The Beth Chatto Gardens are in Essex, just a few miles outside Colchester. They are open all year round (apart from two weeks between Christmas and New Year), but do check the opening times to plan your visit. It’s a 7-acre site, and a generous amount of the site is actually open to visitors without the need to pay for garden entry.
You can have a day out and enjoy the beautiful and world acclaimed gravel Garden, feast on a light lunch or enjoy refreshments in the stylish and beautiful tea rooms and indulge your passion for plants without purchasing a ticket to the main gardens. There is plenty of free car parking and even space for a coach or two. Dogs, except assistance dogs are not allowed.
Gravel garden
The gravel garden in midsummer is a delight, awash with drought resistant plants from the Mediterranean and other hot dry climates. Huge spires of yellow Verbascum bombyciferum, clumps of vibrant pink Armeria, rock rose, Phlomis, lavender, Parahebe perforata and other summer beauties creating a living tapestry of colour with a scented, ethereal aura. Poppies, grasses, agapanthus, sedums and verbenas all jostle for space in the action packed borders creating colour and interest for the summer months. Benches tucked into the curve of the borders provide plenty of resting spots for the tired and ailing and the chance to sit within the garden and really appreciate the planting and energy.
It’s alive with the buzz of insects, drinking deeply from the nectaries on the flowers. Take time to wander across the gravel walkways that lead around this area and look down to see what plants are joining the borders, by spreading stealthily through the gravel itself.
Pots of wonder
Don’t miss the planted pots and glasshouse around the tearoom and scree garden. Packed full of fabulous succulents, each one a wonderful living sculpture for the greenhouse, conservatory or summer patio. Spikey agaves, glossy heads of aeoniums and a fantastic array of exotic looking echeverias, one Echeveria ‘Mauna Loa’ is a little bit reminiscent of the Star Trek Klingons with its rather warty, frilly leaves. If you are on a budget, keep your wallet under lock and key as I guarantee you will be enticed to part with your hard earned cash if you have even the slightest interest in plants.

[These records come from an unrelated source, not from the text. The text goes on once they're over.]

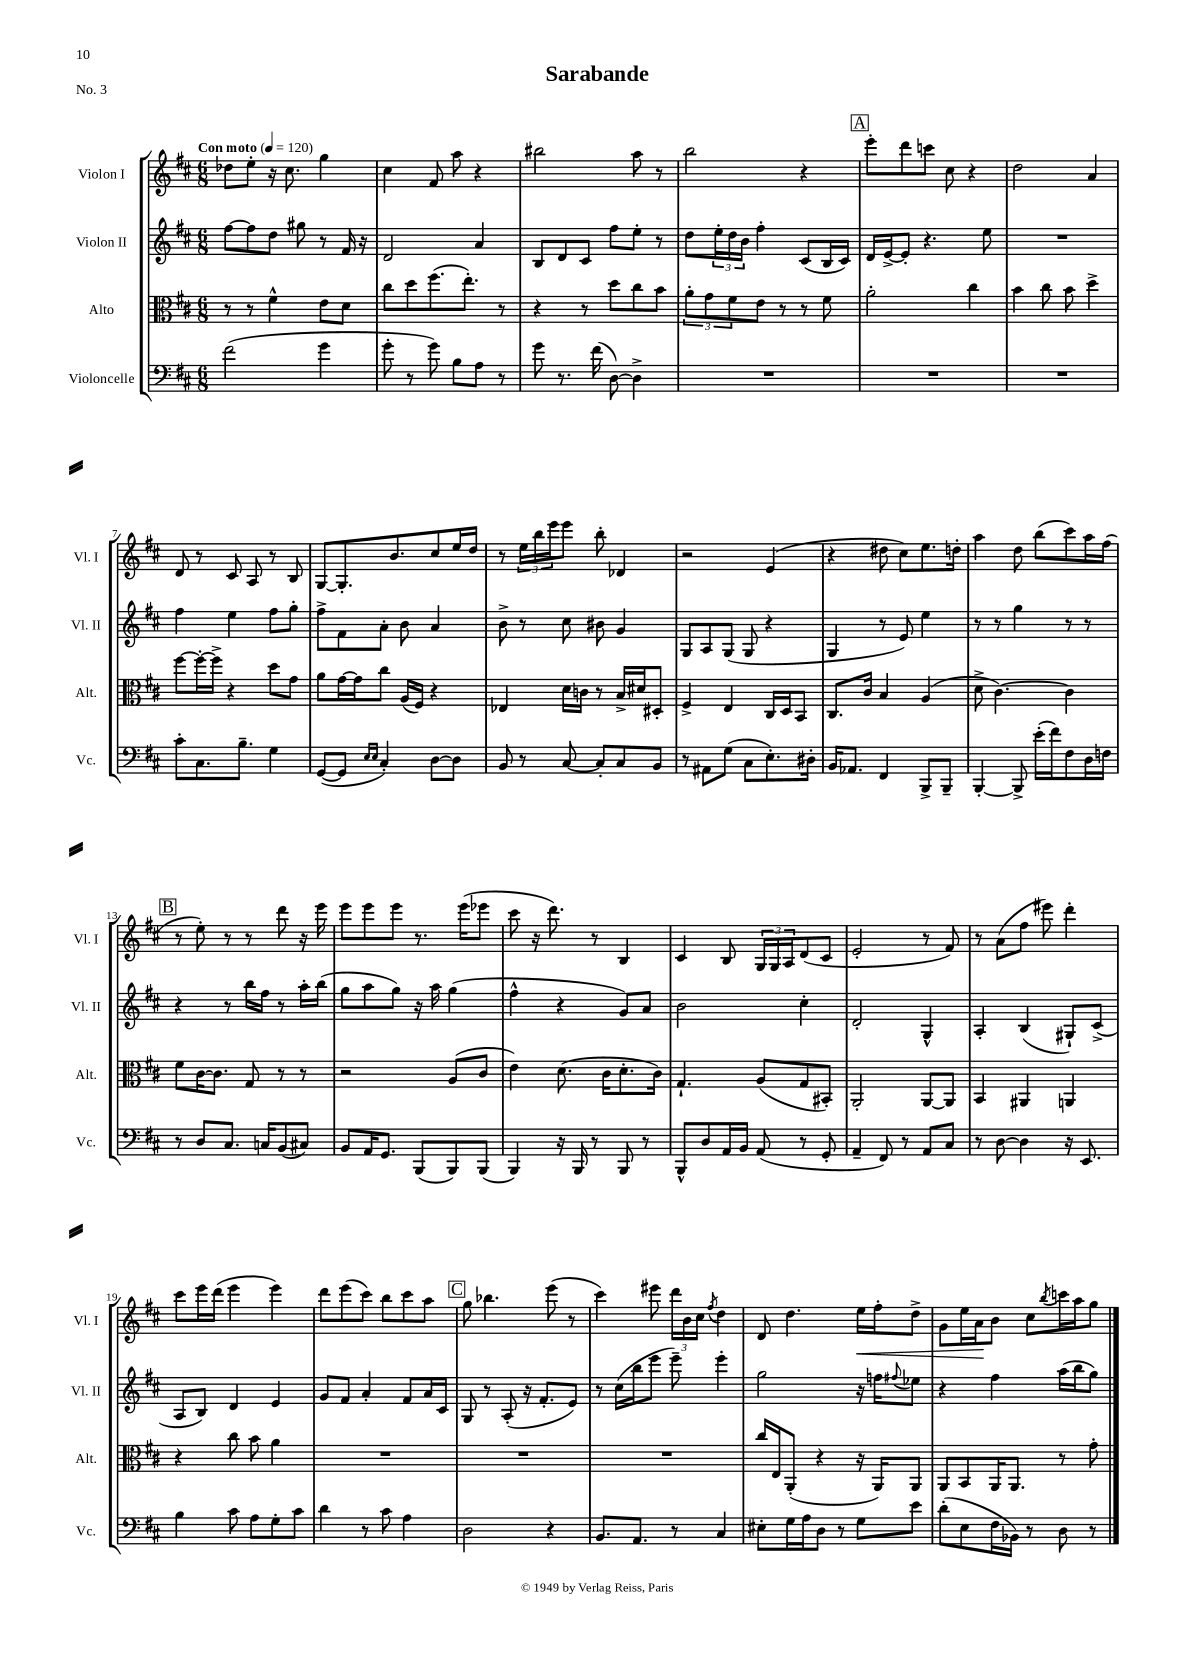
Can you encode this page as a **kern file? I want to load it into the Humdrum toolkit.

**kern	**kern	**kern	**kern	**dynam
*part4	*part3	*part2	*part1	*part1
*staff4	*staff3	*staff2	*staff1	*staff1
*I"Violoncelle	*I"Alto	*I"Violon II	*I"Violon I	*
*I'Vc.	*I'Alt.	*I'Vl. II	*I'Vl. I	*
*clefF4	*clefC3	*clefG2	*clefG2	*
*k[f#c#]	*k[f#c#]	*k[f#c#]	*k[f#c#]	*
*M6/8	*M6/8	*M6/8	*M6/8	*
*MM120	*MM120	*MM120	*MM120	*
=1	=1	=1	=1	=1
!	!	!	!LO:TX:a:B:t=Con moto	!
(2f#\	8r	[8ff#\L	8dd-X\L	.
.	8r	8ff#\]	8ee'\J	.
.	4f#^^\	8dd\J	16r	.
.	.	.	8.cc#\	.
.	.	8gg#X\	.	.
4g\	8e\L	8r	4gg\	.
.	8d\J	16f#/	.	.
.	.	16r	.	.
=2	=2	=2	=2	=2
8g'\	8cc#\L	2d/	4cc#\	.
8r	8dd\	.	.	.
8g\)	(8.ff#\	.	8f#/	.
8B\L	.	.	8aa\	.
.	8.ee'\J)	.	.	.
8A\J	.	4a/	4r	.
8r	8r	.	.	.
=3	=3	=3	=3	=3
8g\	4r	8B/L	2bb#X\	.
8.r	.	8d/	.	.
.	8r	8c#/J	.	.
(16f#\	.	.	.	.
[8D\)	8dd\L	8ff#\L	.	.
4D^\]	8cc#\	8ee'\J	8aa\	.
.	8b\J	8r	8r	.
=4	=4	=4	=4	=4
2.r	12a'\L	8dd\L	2bb\	.
.	12g\	.	.	.
.	.	24ee'\L	.	.
.	12f#\	24dd\	.	.
.	.	24b\JJ	.	.
.	8e\J	4ff#'\	.	.
.	8r	.	.	.
.	8r	(8c#/L	4r	.
.	8f#\	16B/L	.	.
.	.	16c#/JJ)	.	.
!!LO:REH:place=s1:t=A
=5	=5	=5	=5	=5
2.r	2a'\	16d/LL	8eee'\L	.
.	.	[16e^/J	.	.
.	.	8e'/J]	8ddd\	.
.	.	4.r	8cccn\J	.
.	.	.	8cc#\	.
.	4cc#\	.	4r	.
.	.	8ee\	.	.
=6	=6	=6	=6	=6
2.r	4b\	2.r	2dd\	.
.	8cc#\	.	.	.
.	8b\	.	.	.
.	4dd^\	.	4a/	.
!!LO:LB:g=z
=7	=7	=7	=7	=7
8c#'\L	[8ff#\L	4ff#\	8d/	.
8.C#\	16ff#'\L_	.	8r	.
.	16ff#^\JJ]	.	.	.
.	4r	4ee\	8c#/	.
8.B~\J	.	.	.	.
.	.	.	8A/	.
4G\	8dd\L	8ff#\L	8r	.
.	8g\J	8gg'\J	8B/	.
=8	=8	=8	=8	=8
([8GG/L	8a\L	8ff#^\L	[8G/L	.
8GG/J]	[16g\L	8f#\	8.G'/]	.
.	16g\J]	.	.	.
16qqE/LL	.	.	.	.
16qqE/JJ	.	.	.	.
4C#'/)	8cc#\J	8a'\J	.	.
.	.	.	8.b/	.
.	(16A/LL	8b\	.	.
.	16F#/JJ)	.	.	.
[8D\L	4r	4a/	8cc#/	.
8D\J]	.	.	16ee/L	.
.	.	.	16dd/JJ	.
=9	=9	=9	=9	=9
8BB/	4E-X/	8b^\	8r	.
8r	.	8r	24ee\LL	.
.	.	.	24bb\	.
.	.	.	24eee\J	.
[8C#/	16d\LL	8cc#\	8eee\J	.
.	16cn\JJ	.	.	.
8C#'/L]	8r	8b#X\	8bb'\	.
8C#/	16B^/LL	4g/	4d-X/	.
.	16d#X/J	.	.	.
8BB/J	8D#X'/J	.	.	.
=10	=10	=10	=10	=10
8r	4F#^/	8G/L	2r	.
8AA#X\L	.	8A/	.	.
(8G\J	4E/	(8G/J	.	.
8C#\L	.	8G/	.	.
8.E'\)	16C#/LL	4r	(4e/	.
.	16D/J	.	.	.
.	8BB/J	.	.	.
16D#X'\Jk	.	.	.	.
=11	=11	=11	=11	=11
16BB/KL	8.C#/L	4G/	4r	.
8.AA-X/J	.	.	.	.
.	16c#/Jk	.	.	.
4FF#/	4B/	8r	8dd#X\	.
.	.	8e/)	8cc#\L)	.
8BBB^/L	(4A/	4ee\	8.ee\	.
8BBB~/J	.	.	.	.
.	.	.	16ddn'\Jk	.
=12	=12	=12	=12	=12
[4BBB'/	8d^\	8r	4aa\	.
.	[4.c#\)	8r	.	.
8BBB^/]	.	4gg\	8dd\	.
(16e'\LL	.	.	(8bb\L	.
16f#\J)	.	.	.	.
8F#\	4c#\]	8r	8ccc#\)	.
16D\L	.	8r	16aa\L	.
16Fn\JJ	.	.	(16ff#\JJ	.
!!LO:LB:g=z
!!LO:REH:place=s1:t=B
=13	=13	=13	=13	=13
8r	8f#\L	4r	8r	.
8D/L	[16c#\K	.	8ee'\)	.
.	8.c#\J]	.	.	.
8.C#/J	.	8r	8r	.
.	8G/	16bb\LL	8r	.
16Cn/KL	.	16ff#\JJ	.	.
(8BB/	8r	8r	8ddd\	.
8C#X/J)	8r	16aa'\LL	16r	.
.	.	(16bb\JJ	16eee\	.
=14	=14	=14	=14	=14
8BB/L	2r	8gg\L	8eee\L	.
16AA/K	.	8aa\	8eee\	.
8.GG/J	.	.	.	.
.	.	8gg\J)	8eee\J	.
(8BBB/L	.	16r	8.r	.
.	.	16aa\	.	.
8BBB/)	(8A/L	(4gg\	.	.
.	.	.	(16eee\KL	.
(8BBB/J	8c#/J	.	8eee-X\J	.
=15	=15	=15	=15	=15
4BBB/)	4e\)	4ff#^^\	8ccc#\	.
.	.	.	16r	.
.	.	.	8.ddd\)	.
16r	(8.d\	4r	.	.
16BBB/	.	.	.	.
8r	.	.	8r	.
.	16c#\KL	.	.	.
8BBB/	8.d'\	8g/L)	4B/	.
8r	.	8a/J	.	.
.	16c#\Jk)	.	.	.
=16	=16	=16	=16	=16
8BBB^^/L	4.G`/	2b\	4c#/	.
8D/	.	.	.	.
16AA/L	.	.	8B/	.
16BB/JJ	.	.	.	.
(8AA/	(8A/L	.	24G/LL	.
.	.	.	24G/	.
.	.	.	24A/J	.
8r	8G/	4cc#'\	(8d/	.
8GG'/	8BB#X'/J)	.	8c#/J	.
=17	=17	=17	=17	=17
4AA~/	2AA'/	2d'/	2e'/	.
8FF#/)	.	.	.	.
8r	.	.	.	.
8AA/L	[8AA/L	4G^^/	8r	.
8C#/J	8AA/J]	.	8f#/)	.
=18	=18	=18	=18	=18
8r	4BB/	4A'/	8r	.
[8D\	.	.	(8a\L	.
4D\]	4AA#X/	(4B/	8ff#\J	.
.	.	.	8eee#X\)	.
16r	4AAn/	8G#X`/L)	4ddd'\	.
8.EE/	.	.	.	.
.	.	(8c#^/J	.	.
!!LO:LB:g=z
=19	=19	=19	=19	=19
4B\	4r	8A/L	8ccc#\L	.
.	.	8B/J)	16eee\L	.
.	.	.	(16ddd\JJ	.
8c#\	8cc#\	4d/	4eee\	.
8A\L	8b\	.	.	.
8G'\	4a\	4e/	4eee\)	.
8c#\J	.	.	.	.
=20	=20	=20	=20	=20
4d\	2.r	8g/L	8ddd\L	.
.	.	8f#/J	(8eee\	.
8r	.	4a'/	8ccc#\J)	.
8c#\	.	.	8bb\L	.
4A\	.	8f#/L	8ccc#\	.
.	.	16a/L	8aa\J	.
.	.	16c#/JJ	.	.
!!LO:REH:place=s1:t=C
=21	=21	=21	=21	=21
2D\	2.r	8G/	8gg\	.
.	.	8r	4.bb-X\	.
.	.	(8A'/	.	.
.	.	16r	.	.
.	.	8.f#'/L	.	.
4r	.	.	(8eee\	.
.	.	8e/J)	8r	.
=22	=22	=22	=22	=22
8.BB/L	2.r	8r	4ccc#\)	.
.	.	(16cc#\LL	.	.
8.AA/J	.	16bb\J	.	.
.	.	8eee\J	8eee#X\	.
8r	.	8eee~\)	24ddd\LL	.
.	.	.	24b\	.
.	.	.	24cc#\JJ	.
.	.	.	8qff#/	.
4C#/	.	4eee'\	4dd\	.
=23	=23	=23	=23	=23
8E#X'\L	16cc#/LL	2gg\	8d/	.
.	16E/J	.	.	.
16G\L	(8AA'/J	.	4.dd\	.
16A\J	.	.	.	.
8D\J	4r	.	.	.
8r	.	.	.	.
!	!	!	!	!LO:HP:b
8G\L	16r	16r	16ee\LL	<
.	16AA/KL)	16ffn\KL	16ff#'\J	.
.	.	8qqff#X/	.	.
8e\J	8AA/J	8ee-X\J	8dd^\J	.
=24	=24	=24	=24	=24
(8d'\L	8AA/L	4r	8g\L	.
8E\	8BB/	.	16ee\L	.
.	.	.	16a\J	.
16F#\L	16AA/K	4ff#\	8b\J	[
16BB-X\JJ)	8.AA/J	.	.	.
8r	.	.	8cc#\L	.
.	.	.	8qbb/	.
8D\	8r	(16aa\LL	16cccn\L	.
.	.	16bb\J	16aa\J	.
8r	8g'\	8gg\J)	8gg\J	.
==	==	==	==	==
*-	*-	*-	*-	*-
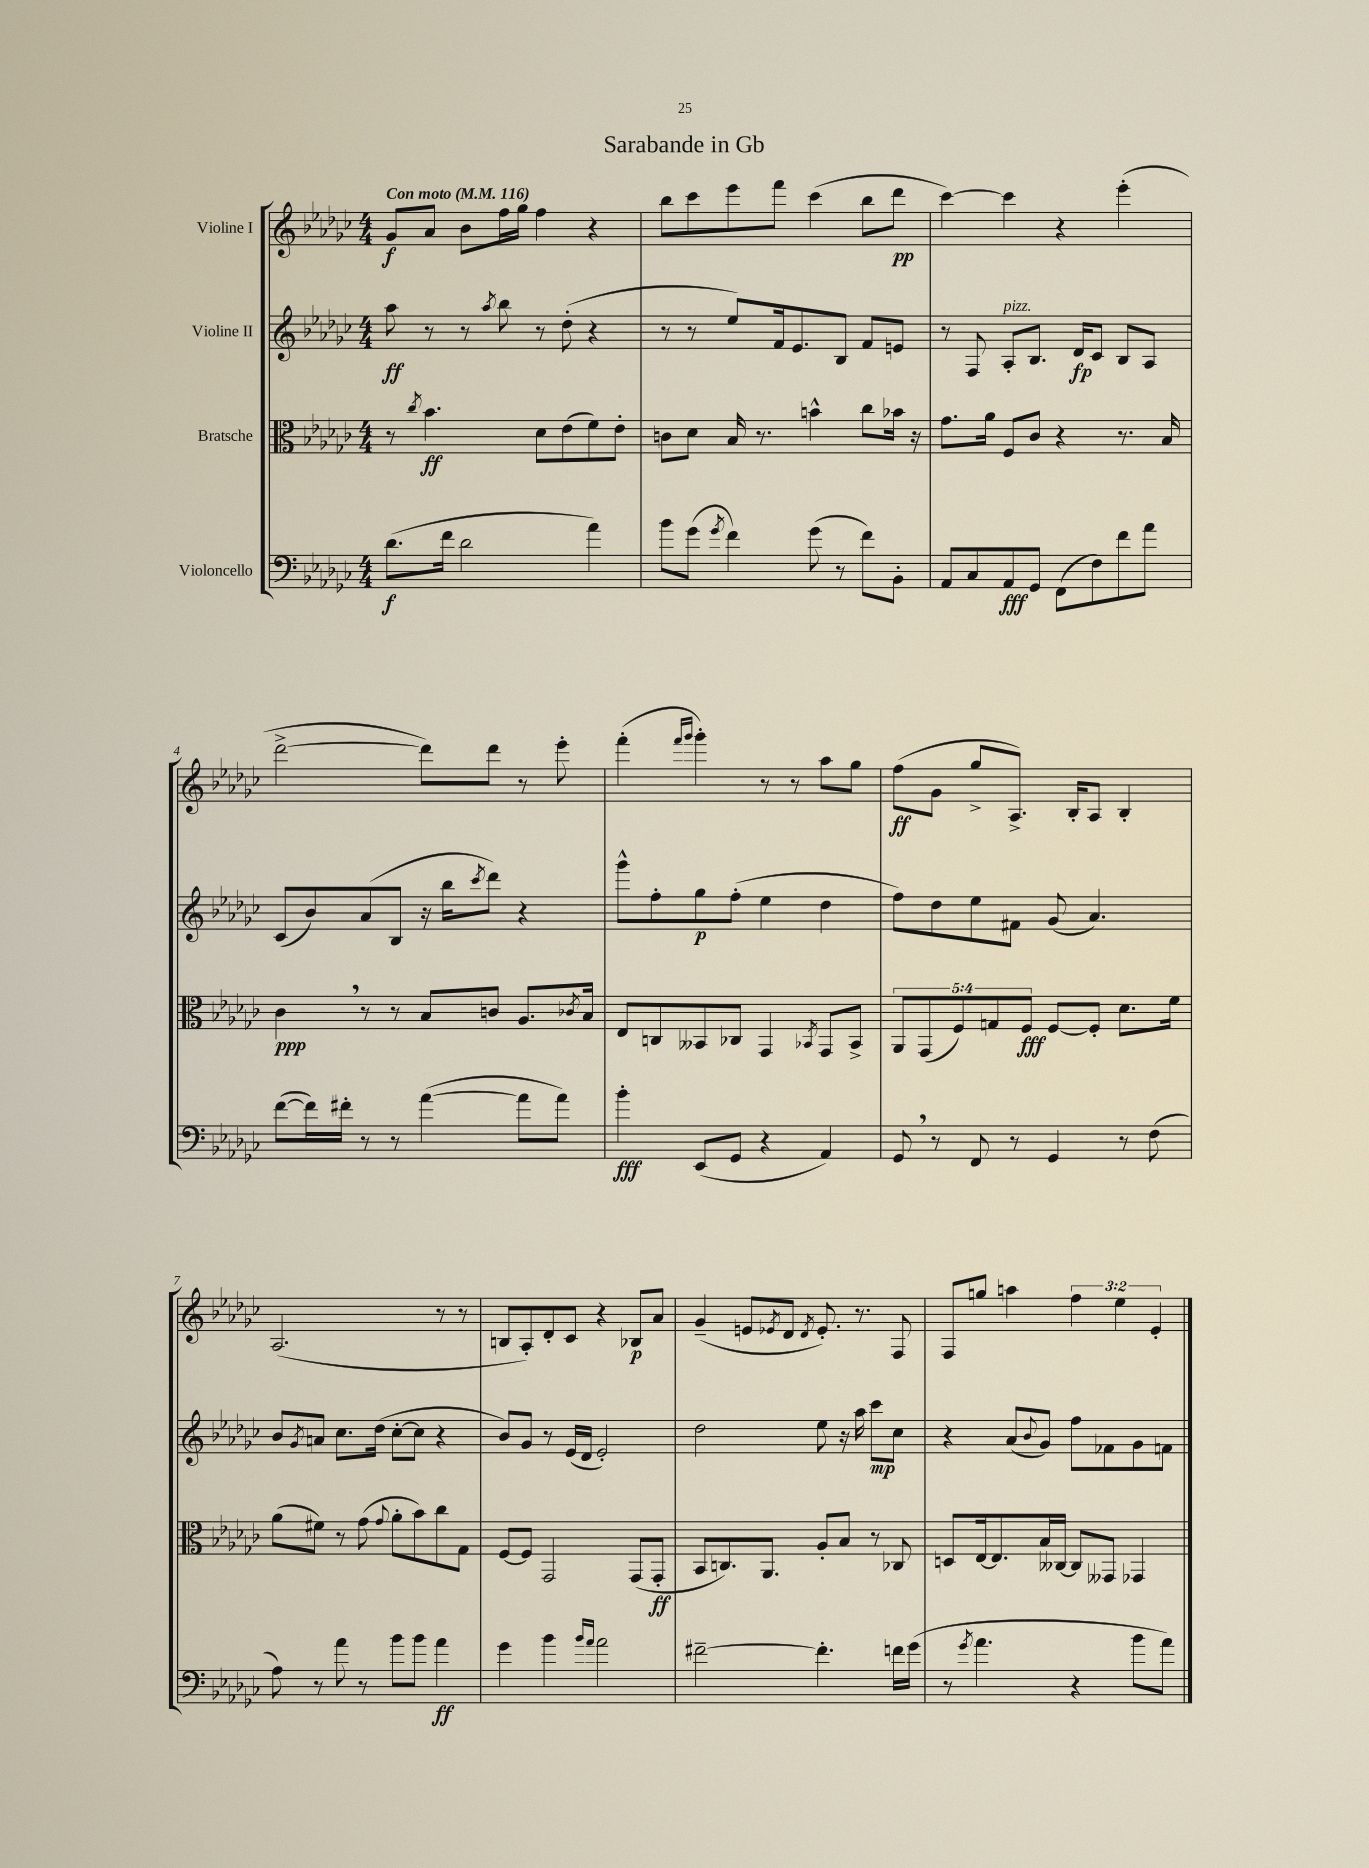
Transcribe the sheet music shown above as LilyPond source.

\header { title = "Sarabande in Gb" }
<<
\new StaffGroup <<
\new Staff = "s0" \with { instrumentName = "Violine I" } {
    \clef treble \key ges \major \numericTimeSignature \time 4/4 \override Staff.TupletNumber.text = #tuplet-number::calc-fraction-text \tempo "Con moto" 4 = 116
    ges'8\f aes'8 bes'8 f''16 ges''16 f''4 r4 |
    bes''8 ces'''8 ees'''8 f'''8 ces'''4( bes''8 des'''8\pp |
    ces'''4~) ces'''4 r4 ees'''4-.( |
    des'''2~-> des'''8) des'''8 r8 ees'''8-. |
    f'''4-.( \grace { f'''16 ges'''16 } ges'''4-.) r8 r8 aes''8 ges''8 |
    f''8\ff( ges'8 ges''8-> aes8.->) bes16-. aes8 bes4-. |
    aes2.( r8 r8 |
    b8 aes8-.) des'8-. ces'8 r4 bes8\p aes'8 |
    ges'4--( e'8 \acciaccatura { ees'8 } des'8 \acciaccatura { des'8 } ees'8.-.) r8. f8 |
    f8 g''8 a''4 \tuplet 3/2 { f''4 ees''4 ees'4-. } \bar "|." |
}
\new Staff = "s1" \with { instrumentName = "Violine II" } {
    \clef treble \key ges \major \numericTimeSignature \time 4/4
    aes''8\ff r8 r8 \acciaccatura { aes''8 } bes''8 r8 des''8-.( r4 |
    r8 r8 ees''8) f'16 ees'8. bes8 f'8 e'8 |
    r8 f8 aes8-.^\markup { \italic "pizz." } bes8. des'16\fp ces'8 bes8 aes8 |
    ces'8( bes'8) aes'8( bes8 r16 bes''16 \acciaccatura { ces'''8 } des'''8) r4 |
    ges'''8-^ f''8-. ges''8\p f''8-.( ees''4 des''4 |
    f''8) des''8 ees''8 fis'8 ges'8( aes'4.) |
    bes'8 \acciaccatura { ges'8 } a'8 ces''8. des''16( ces''8~-. ces''8 r4 |
    bes'8) ges'8 r8 ees'16( des'16 ees'2-.) |
    des''2 ees''8 r16 aes''16 ces'''8\mp ces''8 |
    r4 aes'8( \appoggiatura { bes'8 } ges'8) f''8 fes'8 ges'8 f'8 \bar "|." |
}
\new Staff = "s2" \with { instrumentName = "Bratsche" } {
    \clef alto \key ges \major \numericTimeSignature \time 4/4 \override Staff.TupletNumber.text = #tuplet-number::calc-fraction-text
    r8 \acciaccatura { ces''8 } bes'4.\ff des'8 ees'8( f'8) ees'8-. |
    c'8 des'8 bes16 r8. b'4-^ ces''8 bes'16 r16 |
    ges'8. aes'16 f8 ces'8 r4 r8. bes16 |
    ces'4\ppp \breathe r8 r8 bes8 c'8 aes8. \acciaccatura { ces'8 } bes16 |
    ees8 c8 beses,8 ces8 ges,4 \acciaccatura { bes,8 } ges,8 bes,8-> |
    \tuplet 5/4 { aes,8 ges,8( f8) g8 f8\fff } f8~ f8-. des'8. f'16 |
    aes'8( fis'8) r8 ges'8( \appoggiatura { ges'8 } aes'8-. bes'8) ces''8 ges8 |
    f8~ f8 ges,2 ges,8( ges,8-.\ff |
    bes,8 c8.) aes,8. aes8-. bes8 r8 ces8 |
    d8 ees16~ ees8. bes16 ceses16~ ceses8 geses,8 ges,4 \bar "|." |
}
\new Staff = "s3" \with { instrumentName = "Violoncello" } {
    \clef bass \key ges \major \numericTimeSignature \time 4/4
    des'8.\f( f'16 des'2 aes'4) |
    bes'8 ges'8( \acciaccatura { ges'8 } f'4) ges'8( r8 f'8) bes,8-. |
    aes,8 ces8 aes,8\fff ges,8 f,8( f8) f'8 aes'8 |
    f'8~( f'16) fis'16-. r8 r8 aes'4~( aes'8 aes'8) |
    bes'4-.\fff ees,8( ges,8 r4 aes,4) |
    ges,8 \breathe r8 f,8 r8 ges,4 r8 f8( |
    aes8) r8 aes'8 r8 bes'8 bes'8 aes'4\ff |
    ges'4 bes'4 \grace { bes'16 aes'16 } aes'2 |
    fis'2~-- fis'4.-. f'16 ges'16( |
    r8 \acciaccatura { ges'8 } aes'4. r4 bes'8 aes'8) \bar "|." |
}
>>
>>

The plant nursery is a sweetshop for plant lovers, packed full of beautiful garden delights, all labeled and presented to lure you to temptation. I couldn’t resist and left with a box full of fabulous, healthy plants to restock my glasshouse and garden. I defy anyone to linger bear the display of houseleeks and not leave with at least a pot of these fascinating little plants. I succumbed to that as well.
Water garden
Entry into the main gardens costs £6.95 and allows you access to the reservoir garden, the water garden and the woodland garden. It’s a stark and very lush contrast with the scree and gravel garden with four shaped ponds at its heart and plenty of marginal and bog loving plants such as primulas, astilbes and rodgersia enjoying the benefits of the adjacent water and some very dramatic specimen trees.
Dodging a few rain showers and with a long drive ahead we were lured back to the tearooms for a cuppa and a last visit to the plant nursery and shop before we left. It was well worth the extensive detour and a fabulous day out. If you are in the area do check it out and if you know any other lovely gardens in the area to visit then let us know.